Dr. Mike Robinson, UofL Communication Studies Professor~
“How many times have you been to King’s Dominion?,” my mother asked me on the phone when I told her we were planning our latest trip.
“I don’t know,” I replied, “Maybe twenty?”
The number of visits is hard to calculate because eventually the trips blur together into the strange time that is nostalgia. Internet sources say the place opened in the summer of 1975. So that must have been the year of my first visit.

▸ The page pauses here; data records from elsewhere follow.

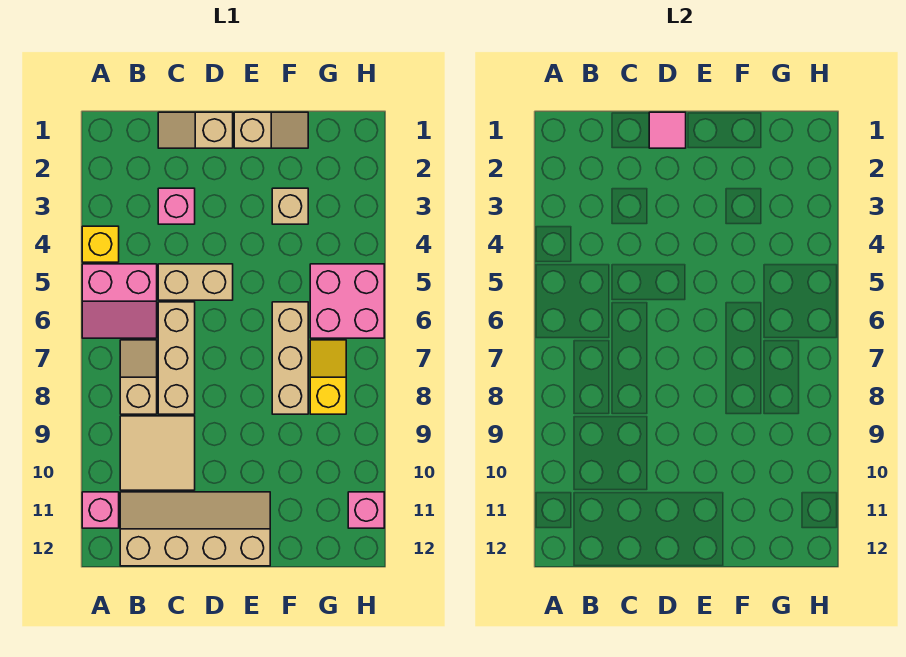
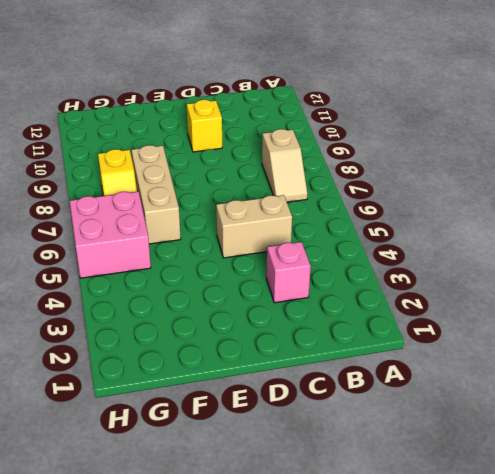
yellow 1x1 brick [187,100,222,152] -> yellow 1x1 brick moved to [82,226,119,262]
none -> pink 2x2 slope [82,264,157,338]
none -> pink 1x1 brick [82,492,119,528]
none -> tan 2x2 tile [120,416,195,490]

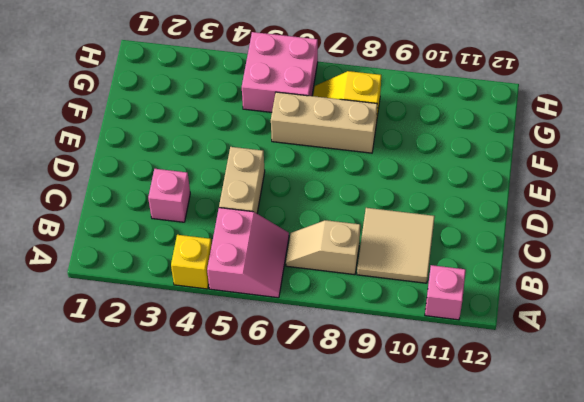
none -> tan 2x4 slope [120,492,270,566]
none -> tan 1x2 slope [158,112,233,148]
none -> tan 1x3 brick [158,302,195,414]

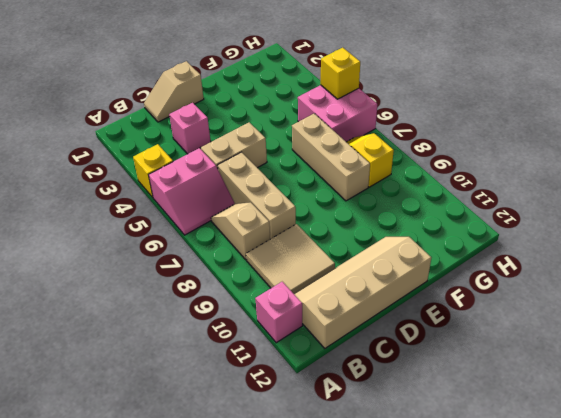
yellow 1x1 brick [321,48,360,99] -> none
none -> tan 1x2 slope [234,112,308,148]
none -> tan 1x1 brick [272,188,308,224]
none -> pink 1x1 brick [348,492,384,528]

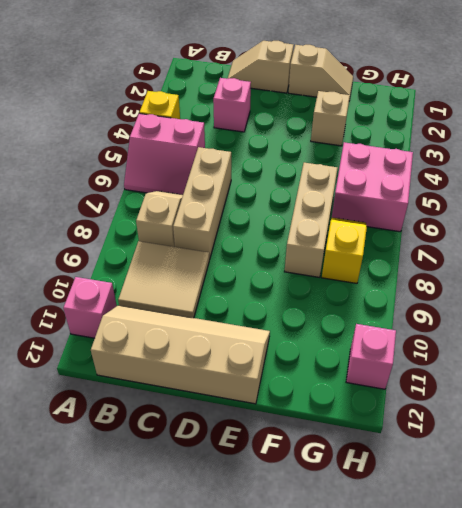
none -> tan 1x2 brick [158,264,233,300]
none -> pink 1x1 tile [649,112,686,148]

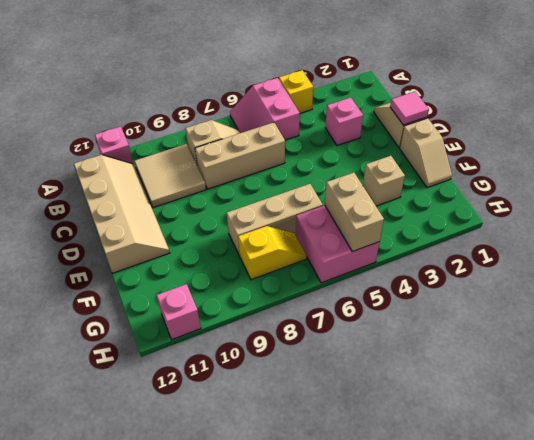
tan 1x2 brick [325,173,384,252] -> tan 1x2 brick moved to [158,264,233,300]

I know my family went very early in the amusement park’s construction. Back then, Lion Country Safari was the main draw. The air conditioned comfort of a monorail ride was still a few years off, so we drove our relatively new Volvo station wagon through that zoo. I remember a baby rhino gently brushing against the car as it walked by in a way that sounded like the end of the car’s paint job. My father had this kind of resigned look with a faint glimmer that at least this would be one hell of a story to tell later. Dad loved a story. But amazingly, the car was fine.
Few attractions were open when we went through the zoo. Jeeps were racing around in the area that would become the lake that took up a place of prominence in the park for many years. I think there was some kind of petting zoo because I accidently stepped in pig excrement. Pretty awful as experiences go, but the clean-up was so horrible my mother never made me wear those dreaded black sandals again so that was a victory.
I probably went once per year after that. My mother drove us until my friends and I were old enough to drive ourselves. And I know that one summer, when Mom was away visiting family; Dad took me there for two days. He talked me into riding the Rebel Yell, which was then the scariest thing I’d ever seen.
The annual tradition continued until I moved away for graduate school in 1991. And of course, I’ve taken my own family many times since moving to this part of the world. My daughter honed her eerie, nigh invulnerability to rides at Kings Dominion.
During this fall break trip we just took, I was keenly aware of the nostalgia factor. My son is now roughly the age I was on the big two-day visit. And I got my boy to ride the Rebel Yell (now renamed Racer 75). I think he was braver than I was on my first ride, although he denies it.
But Kings Dominion itself was also responsible for my walking reveries. Amusement parks have found a way to extend their seasons by transforming into Halloween attractions at night. The familiar opening area of the park before the Eiffel Tower replica is festooned with scary décor, including fake grave markers for the rides at the park that have since come and gone.
Perhaps it was fitting that I was walking around thinking of rides that no longer were there. After all, Halloween is a time that marks a blurring between the worlds of the living and the dead, the present and the past. Apparently, even coasters can have ghosts.